Reconhecido como um dos maiores médiuns e oradores espíritas da atualidade e o maior divulgador da Doutrina Espírita por todo o mundo, Divaldo esbanja humildade. Fez brincadeira com a plateia e falou como desenvolveu a sua mediunidade. Da emoção ao riso, do riso para emoção e da reflexão para emoção novamente. A mensagem final foi amor sobretudo, amor incondicional.
São 70 anos dedicados à causa Espírita e social. Fundou, juntamente com seu fiel amigo Nilson de Souza Pereira, o Centro Espírita Caminho da Redenção e a Mansão do Caminho, instituição que já tirou mais de 160 mil pessoas da miséria extrema, o complexo educacional atende mais de 3 mil crianças e jovens em Salvador na Bahia,beneficiando também milhares de doentes e necessitados.

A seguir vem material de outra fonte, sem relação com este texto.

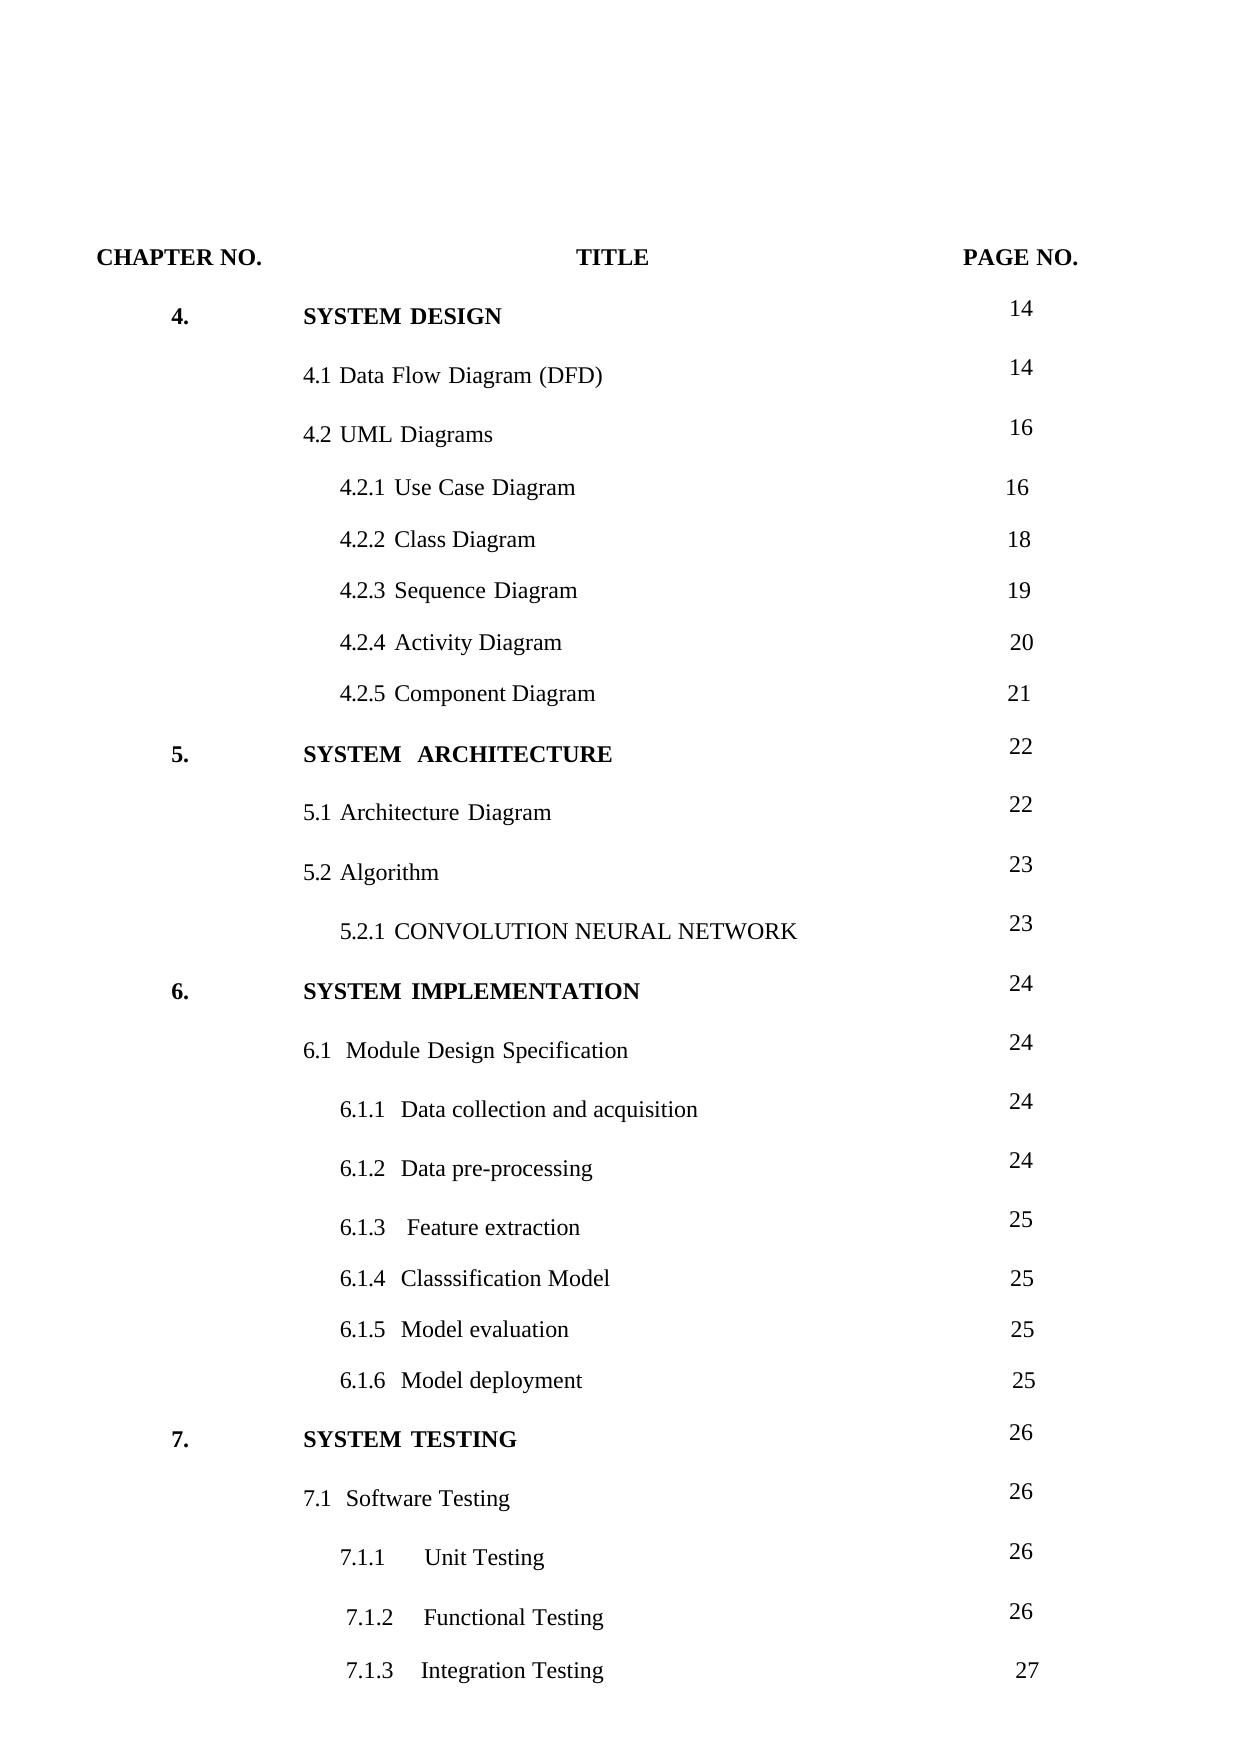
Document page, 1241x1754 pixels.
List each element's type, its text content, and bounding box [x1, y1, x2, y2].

Aos 90 anos, exaltando jovialidade, o Orador realizou mais de vinte mil conferências, passou em milhares de cidades em todo o Brasil e em sessenta e cinco países dos cinco continentes, educou mais de 600  filhos adotivos e 200 netos, hoje emancipados, a maioria com família constituída. Divaldo tem mais de 250 livros, que juntos chegam a 8 milhões de exemplares vendidos. Toda a renda proveniente das vendas é revertida para o trabalho social. Como orador leva sua palavra inspirada e esclarecedora, acerca de diferentes temas sobre os problemas humanos e espirituais atraindo multidões de todas religiões e idades. Há décadas viaja em média 230 dias por ano, realizando palestras e seminários no Brasil e no mundo.